A propósito da VIII Cimeira Ibero-Americana "Globalização" e solidariedade internacionalista
Albano Nunes
Membro do Secretariado
Quando este número de
O Militante tiver chegado às mãos dos seus leitores,
já se terá realizado a VIII Cimeira Ibero-Americana,
já serão conhecidos os seus resultados políticos, já as
estruturas que convocaram e/ou apoiaram as acções de
solidariedade com Cuba e contra o Bloqueio dos EUA - Desfile
Popular, Espectáculo de Solidariedade, Corrida de Solidariedade,
- estarão voltadas para novas e necessárias iniciativas. Mesmo
assim justifica-se que, em torno da Cimeira de 17/18 de Outubro
no Porto se teçam algumas considerações minimamente adequadas
aos objectivos de formação de O Militante.
1. Sendo o tema central desta Cimeira
"Os desafios da globalização e a integração
regional", é legítima alguma curiosidade acerca do que
sobre tão candente questão será dito na reunião e projectado
na comunicação social. O imenso desastre social que aí está
leva mesmo um número cada vez maior de responsáveis pelo
"massacre" a demarcarem-se da própria obra, a lamentar
o crescimento do fosso Norte/Sul, a criticar os
"excessos" do FMI e do Banco Mundial, a admitir medidas
restritivas dos capitais especulativos, a criticar o
"ultra"-liberalismo, a reclamar medidas
"reguladoras" e controladoras da esfera política sobre
a económica. Sabendo-se que "famílias políticas"

O QUE SE PEDE: Reproduza, sem qualquer alteração, todo o trecho do artigo sobre a Cimeira Ibero-Americana que vai desde "A propósito da" até "de O Militante.", inclusive. Os dados não têm qualquer papel nisto.

DADOS ABAIXO:
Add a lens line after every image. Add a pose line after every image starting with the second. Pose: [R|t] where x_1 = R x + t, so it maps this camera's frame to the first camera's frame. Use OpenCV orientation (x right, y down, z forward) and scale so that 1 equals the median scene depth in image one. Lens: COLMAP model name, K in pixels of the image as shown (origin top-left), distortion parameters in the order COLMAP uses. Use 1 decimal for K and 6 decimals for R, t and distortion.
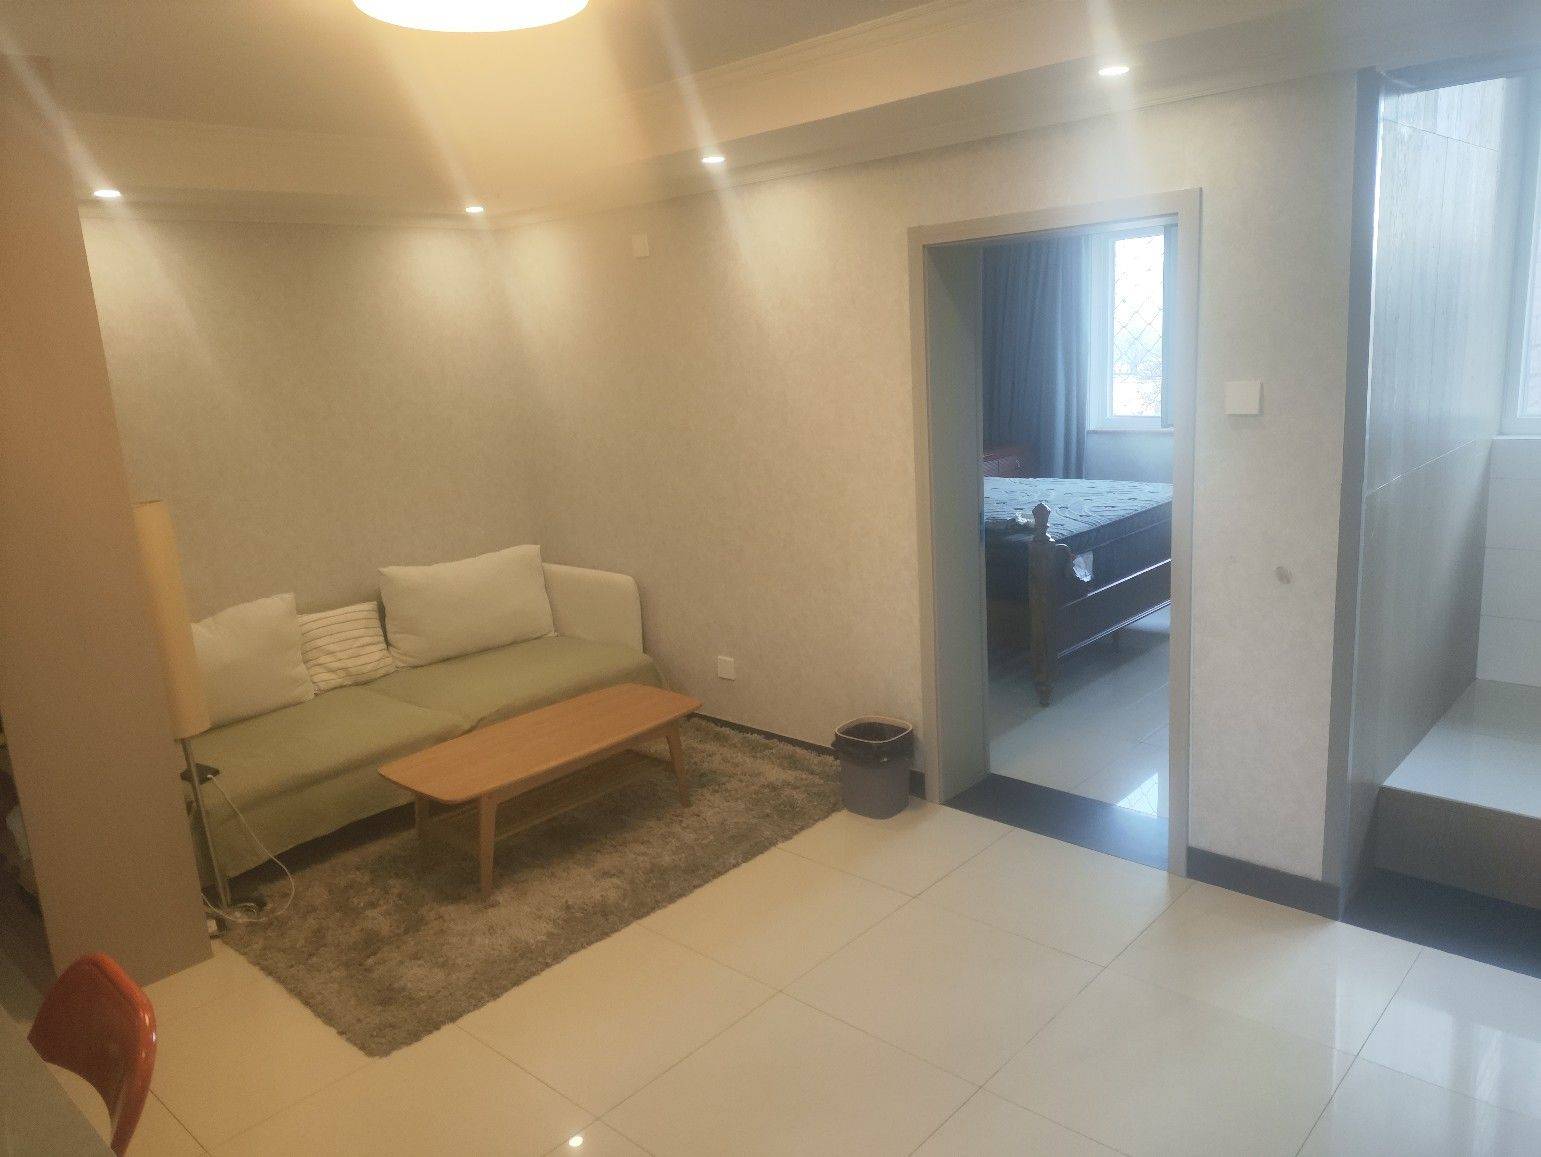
lens RADIAL K [[1123.4, 0, 771.3], [0, 1123.4, 578.7], [0, 0, 1]] dist [0.007692, -0.021958]
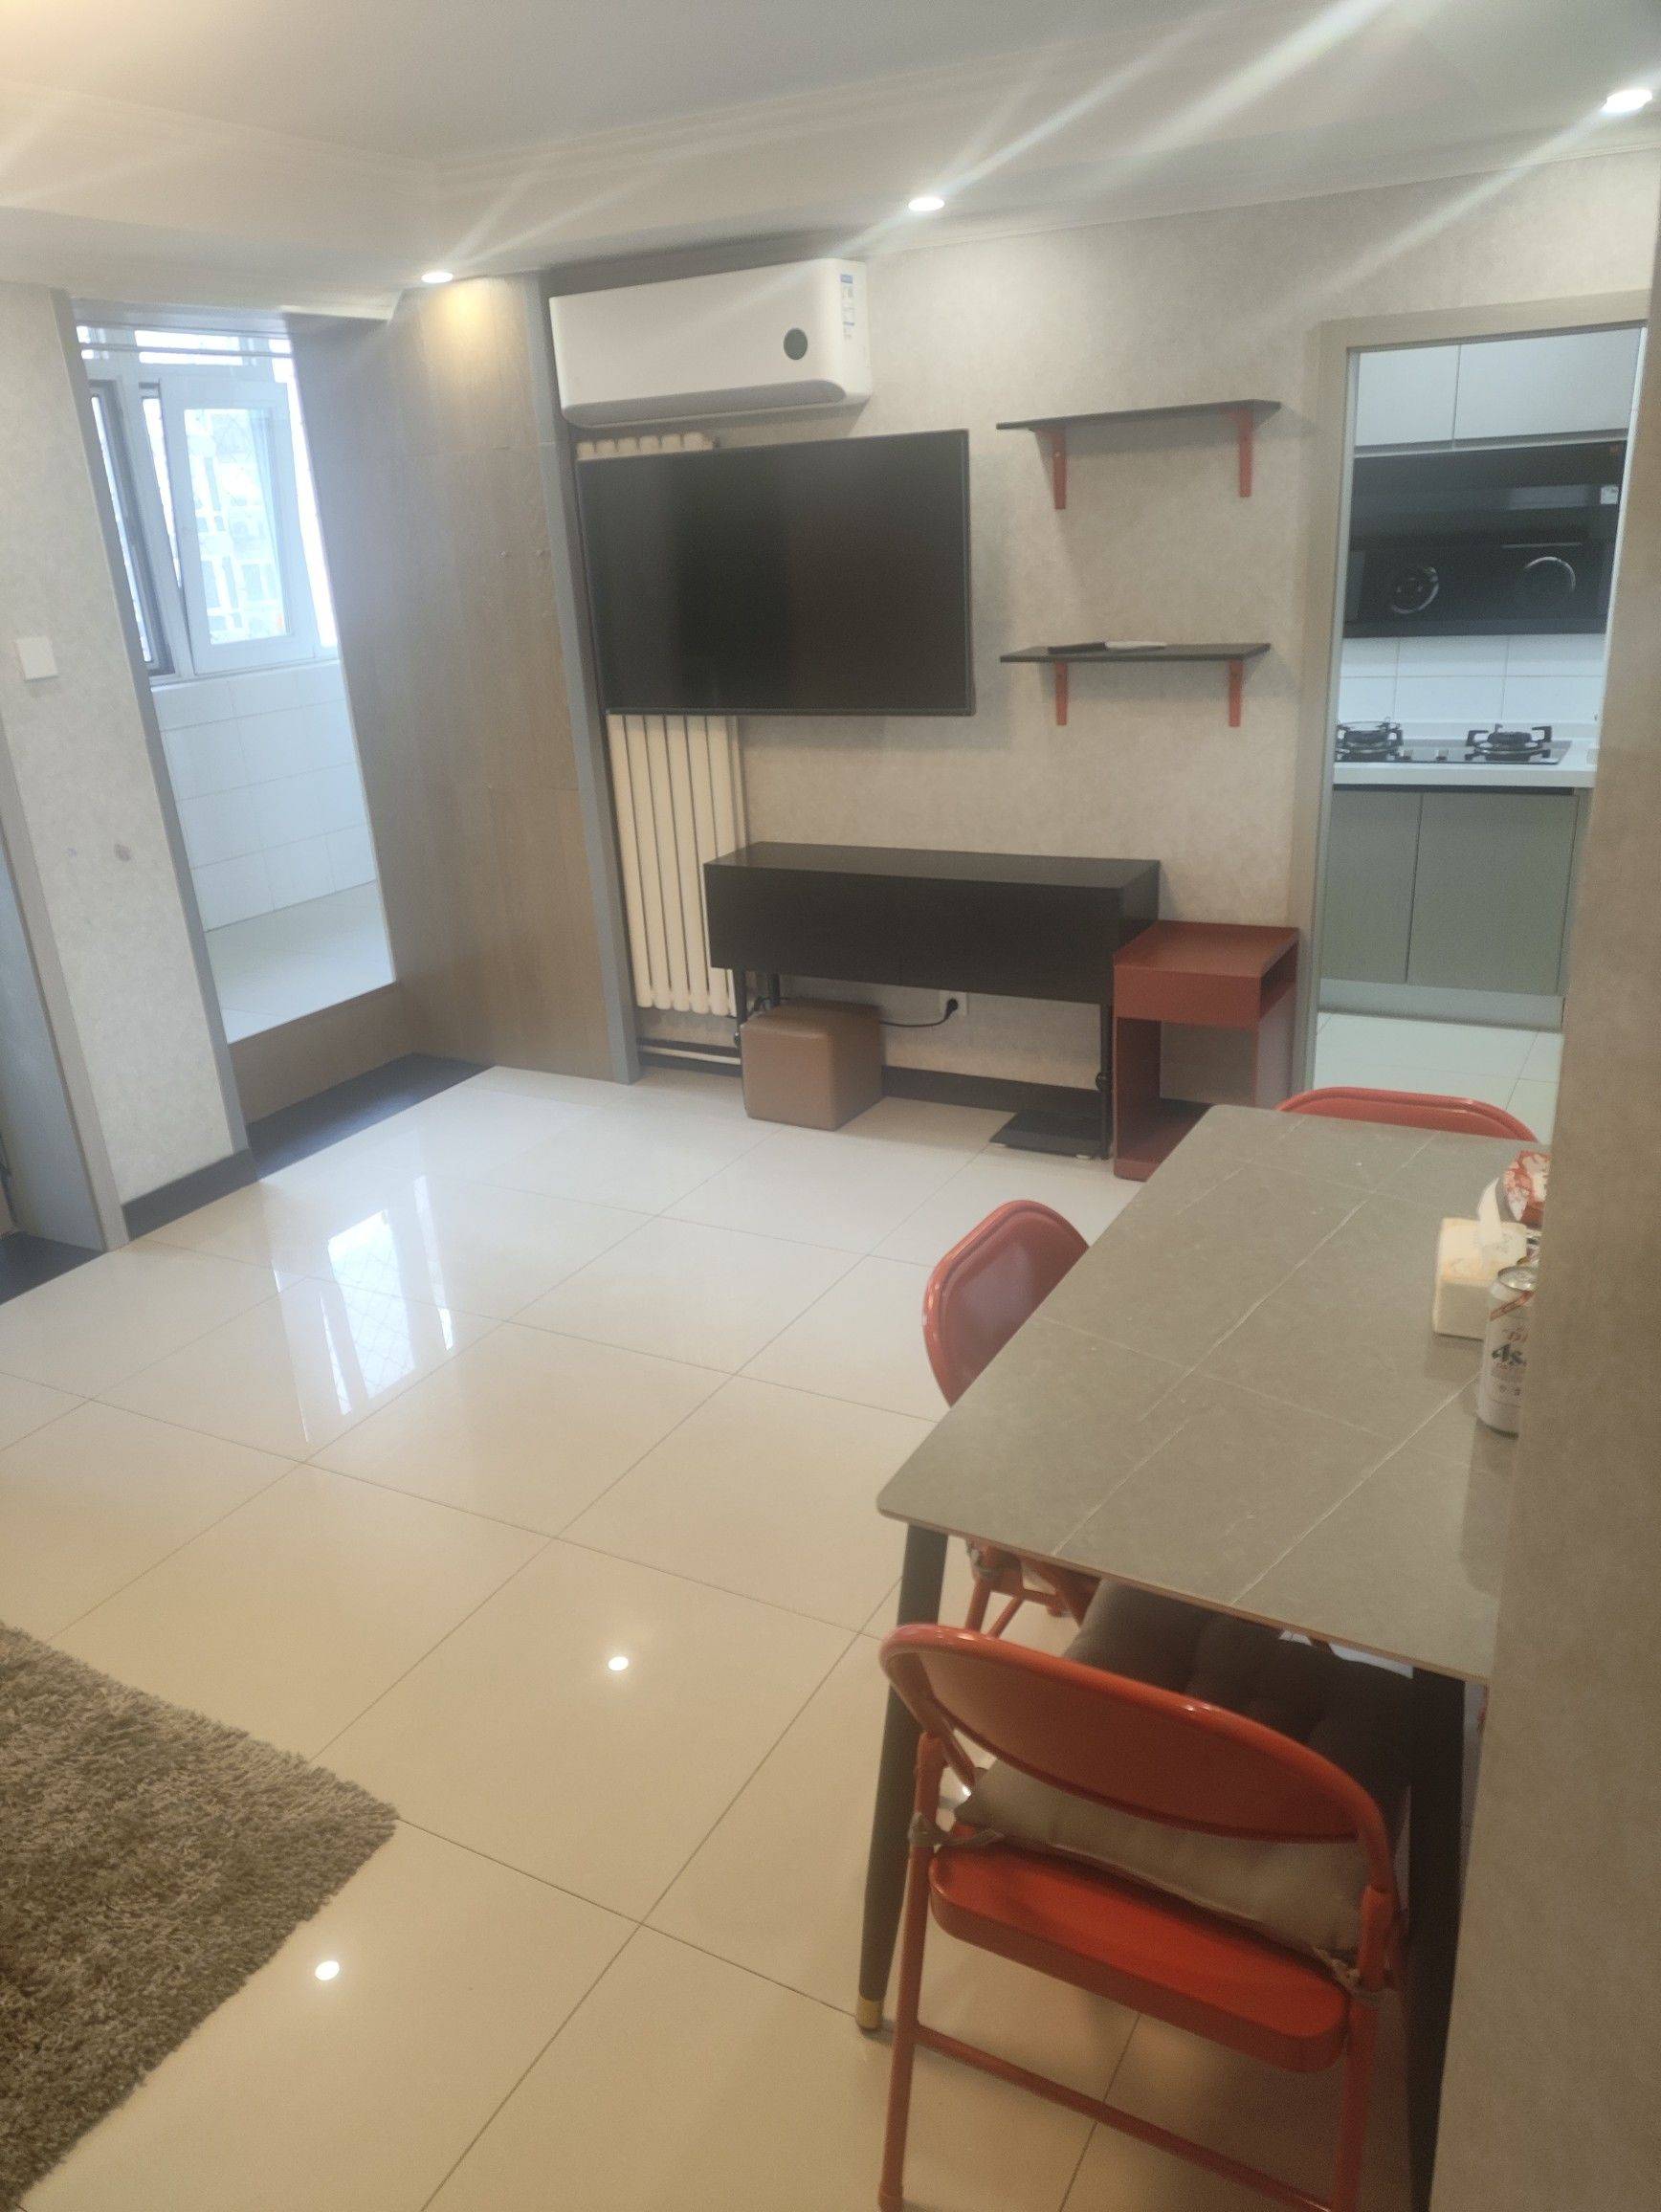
lens RADIAL K [[1612.6, 0, 835.6], [0, 1612.6, 1115.6], [0, 0, 1]] dist [0.007692, -0.021958]
pose [[-0.225440, -0.292030, 0.929460, -0.944896], [0.272569, 0.897016, 0.347948, -0.108834], [-0.935352, 0.331784, -0.122625, 0.684764]]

RESULTADO DA TAREFA:
A propósito da VIII Cimeira Ibero-Americana "Globalização" e solidariedade internacionalista
Albano Nunes
Membro do Secretariado
Quando este número de
O Militante tiver chegado às mãos dos seus leitores,
já se terá realizado a VIII Cimeira Ibero-Americana,
já serão conhecidos os seus resultados políticos, já as
estruturas que convocaram e/ou apoiaram as acções de
solidariedade com Cuba e contra o Bloqueio dos EUA - Desfile
Popular, Espectáculo de Solidariedade, Corrida de Solidariedade,
- estarão voltadas para novas e necessárias iniciativas. Mesmo
assim justifica-se que, em torno da Cimeira de 17/18 de Outubro
no Porto se teçam algumas considerações minimamente adequadas
aos objectivos de formação de O Militante.